[Saved data entries]
***

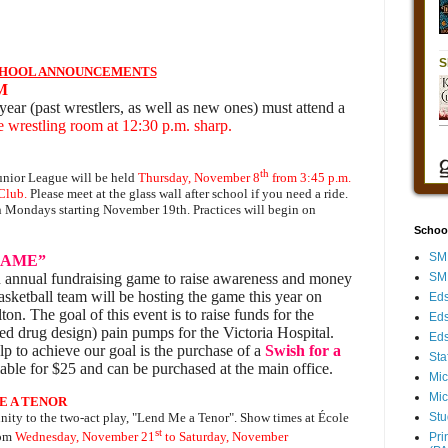
HOOL ANNOUNCEMENTS
M
year (past wrestlers, as well as new ones) must attend a
wrestling room at 12:30 p.m. sharp.
th
unior League will be held
Thursday, November 8
from 3:45 p.m.
Club.
Please meet at the glass wall after school if you need a ride.
n Mondays starting November 19th. Practices will begin on
Schoo
SMH
GAME”
SMH
 annual fundraising game to raise awareness and money
basketball team will be hosting the game this year on
Eds
ton. The goal of this event is to raise funds for the
Eds
 drug design) pain pumps for the Victoria Hospital.
Eds
 to achieve our goal is the purchase of a
Swish for a
Sta
ilable for $25 and can be purchased at the main office.
Mic
Mic
E A TENOR
Stu
nity to the two-act play, "Lend Me a Tenor". Show times at École
st
rom
Wednesday, November 21
to Saturday, November
Pri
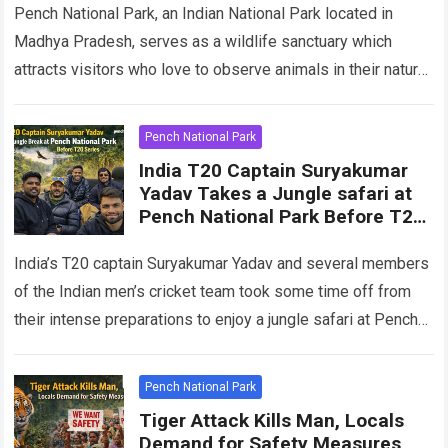
Pench National Park, an Indian National Park located in
Madhya Pradesh, serves as a wildlife sanctuary which
attracts visitors who love to observe animals in their natural
habitat. The park…
Read more
Pench National Park
India T20 Captain Suryakumar
Yadav Takes a Jungle safari at
Pench National Park Before T20
Series
India’s T20 captain Suryakumar Yadav and several members
of the Indian men’s cricket team took some time off from
their intense preparations to enjoy a jungle safari at Pench
National…
Read more
Pench National Park
Tiger Attack Kills Man, Locals
Demand for Safety Measures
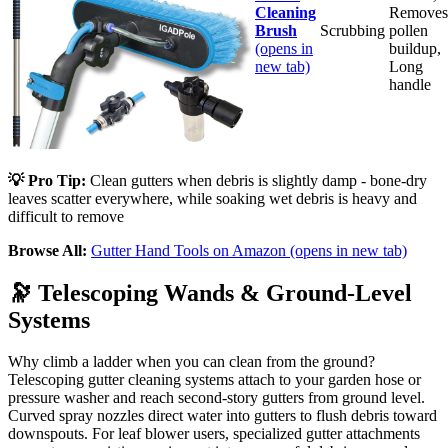
Cleaning
Removes
Brush
Scrubbing
pollen
(opens in
buildup,
new tab)
Long
handle
💡 Pro Tip:
Clean gutters when debris is slightly damp - bone-dry
leaves scatter everywhere, while soaking wet debris is heavy and
difficult to remove
Browse All:
Gutter Hand Tools on Amazon
(opens in new tab)
🔭
Telescoping Wands & Ground-Level
Systems
Why climb a ladder when you can clean from the ground?
Telescoping gutter cleaning systems attach to your garden hose or
pressure washer and reach second-story gutters from ground level.
Curved spray nozzles direct water into gutters to flush debris toward
downspouts. For leaf blower users, specialized gutter attachments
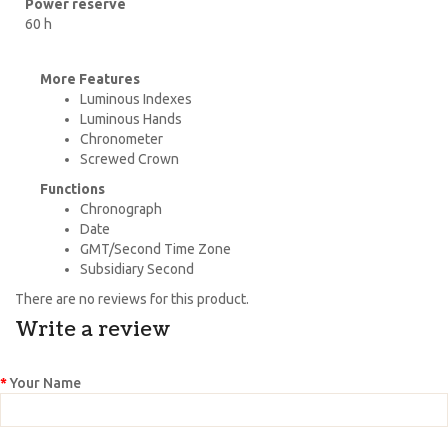
Power reserve
60 h
More Features
Luminous Indexes
Luminous Hands
Chronometer
Screwed Crown
Functions
Chronograph
Date
GMT/Second Time Zone
Subsidiary Second
There are no reviews for this product.
Write a review
Your Name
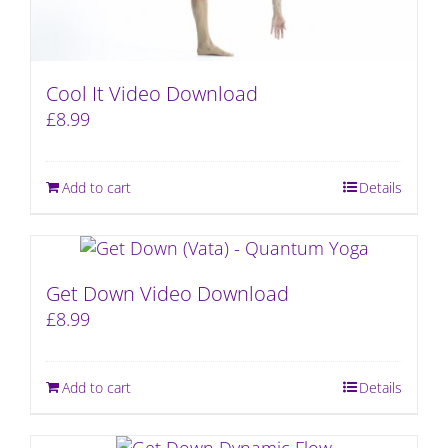
Cool It Video Download
£
8.99
Add to cart
Details
Get Down Video Download
£
8.99
Add to cart
Details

***

#### Aim of the exercise:
The full text of the data above, exact and without pictures, is what to return.

#### Answer space:
HOOL ANNOUNCEMENTS
M
year (past wrestlers, as well as new ones) must attend a
wrestling room at 12:30 p.m. sharp.
th
unior League will be held
Thursday, November 8
from 3:45 p.m.
Club.
Please meet at the glass wall after school if you need a ride.
n Mondays starting November 19th. Practices will begin on
Schoo
SMH
GAME”
SMH
 annual fundraising game to raise awareness and money
basketball team will be hosting the game this year on
Eds
ton. The goal of this event is to raise funds for the
Eds
 drug design) pain pumps for the Victoria Hospital.
Eds
 to achieve our goal is the purchase of a
Swish for a
Sta
ilable for $25 and can be purchased at the main office.
Mic
Mic
E A TENOR
Stu
nity to the two-act play, "Lend Me a Tenor". Show times at École
st
rom
Wednesday, November 21
to Saturday, November
Pri
Pench National Park, an Indian National Park located in
Madhya Pradesh, serves as a wildlife sanctuary which
attracts visitors who love to observe animals in their natural
habitat. The park…
Read more
Pench National Park
India T20 Captain Suryakumar
Yadav Takes a Jungle safari at
Pench National Park Before T20
Series
India’s T20 captain Suryakumar Yadav and several members
of the Indian men’s cricket team took some time off from
their intense preparations to enjoy a jungle safari at Pench
National…
Read more
Pench National Park
Tiger Attack Kills Man, Locals
Demand for Safety Measures
Cleaning
Removes
Brush
Scrubbing
pollen
(opens in
buildup,
new tab)
Long
handle
💡 Pro Tip:
Clean gutters when debris is slightly damp - bone-dry
leaves scatter everywhere, while soaking wet debris is heavy and
difficult to remove
Browse All:
Gutter Hand Tools on Amazon
(opens in new tab)
🔭
Telescoping Wands & Ground-Level
Systems
Why climb a ladder when you can clean from the ground?
Telescoping gutter cleaning systems attach to your garden hose or
pressure washer and reach second-story gutters from ground level.
Curved spray nozzles direct water into gutters to flush debris toward
downspouts. For leaf blower users, specialized gutter attachments
Power reserve
60 h
More Features
Luminous Indexes
Luminous Hands
Chronometer
Screwed Crown
Functions
Chronograph
Date
GMT/Second Time Zone
Subsidiary Second
There are no reviews for this product.
Write a review
Your Name
Cool It Video Download
£
8.99
Add to cart
Details
Get Down Video Download
£
8.99
Add to cart
Details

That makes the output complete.